Certo si può anche puntare sui dispositivi che assicurano la sopravvivenza almeno d’una parte di sé nella posterità, classificabili soprattutto in due categorie: il dispositivo biologico, che permette di tramandare alla discendenza quella parte di se stessi che si chiama patrimonio genetico, e il dispositivo storico, che permette di tramandare nella memoria e nel linguaggio di chi continua a vivere quel tanto o quel poco d’esperienza che anche l’uomo più sprovveduto raccoglie e accumula.
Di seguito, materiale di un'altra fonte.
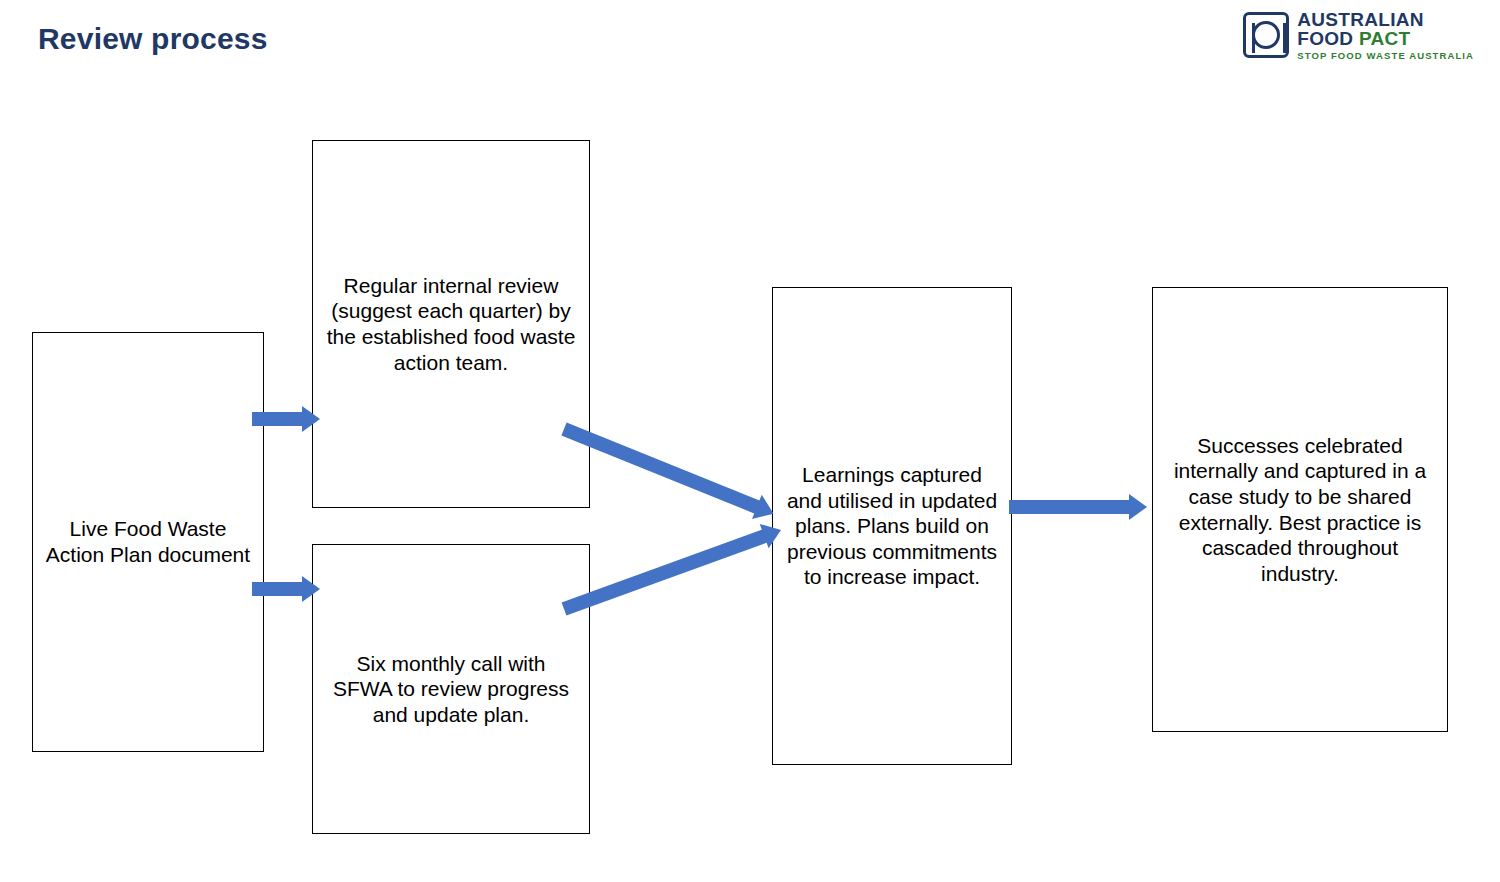AUSTRALIAN FOOD PACT STOP FOOD WASTE AUSTRALIA
Review process
Live Food Waste Action Plan document
Regular internal review (suggest each quarter) by the established food waste action team.
Six monthly call with SFWA to review progress and update plan.
Learnings captured and utilised in updated plans. Plans build on previous commitments to increase impact.
Successes celebrated internally and captured in a case study to be shared externally. Best practice is cascaded throughout industry.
Questi dispositivi possono anche essere visti come uno solo presupponendo il susseguirsi delle generazioni come le fasi della vita d’una singola persona che continua per secoli e millenni; ma così non si fa che problema, dalla propria morte individuale rinviare il all’estinzione del genere umano, per tardi che questa possa succedere. Palomar pensando alla propria morte pensa già a quella degli ultimi sopravvissuti della specie umana o dei suoi derivati o eredi: sul globo terrestre devastato e deserto sbarcano gli esploratori d’un altro pianeta, decifrano le tracce registrate nei geroglifici delle piramidi e nelle schede perforate dei calcolatori elettronici, la memoria del genere umano rinasce dalle sue ceneri e si dissemina per le zone abitate dell’universo. E così di rinvio in rinvio si arriva al momento in cui sarà il tempo a logorarsi e ad estinguersi in un cielo vuoto, quando l’ultimo supporto materiale della memoria del vivere sarà degradato in un vampa di calore, o avrà cristallizzato i suoi atomi nel gelo di un ordine immobile.
«Se il tempo deve finire, lo si può descrivere, istante per istante, – pensa Palomar, – e ogni istante, a descriverlo, si dilata tanto che non se ne vede più la fine.» Decide che si metterà a descrivere ogni istante della sua vita, e finché non li avrà descritti tutti non penserà di essere morto. In quel momento muore.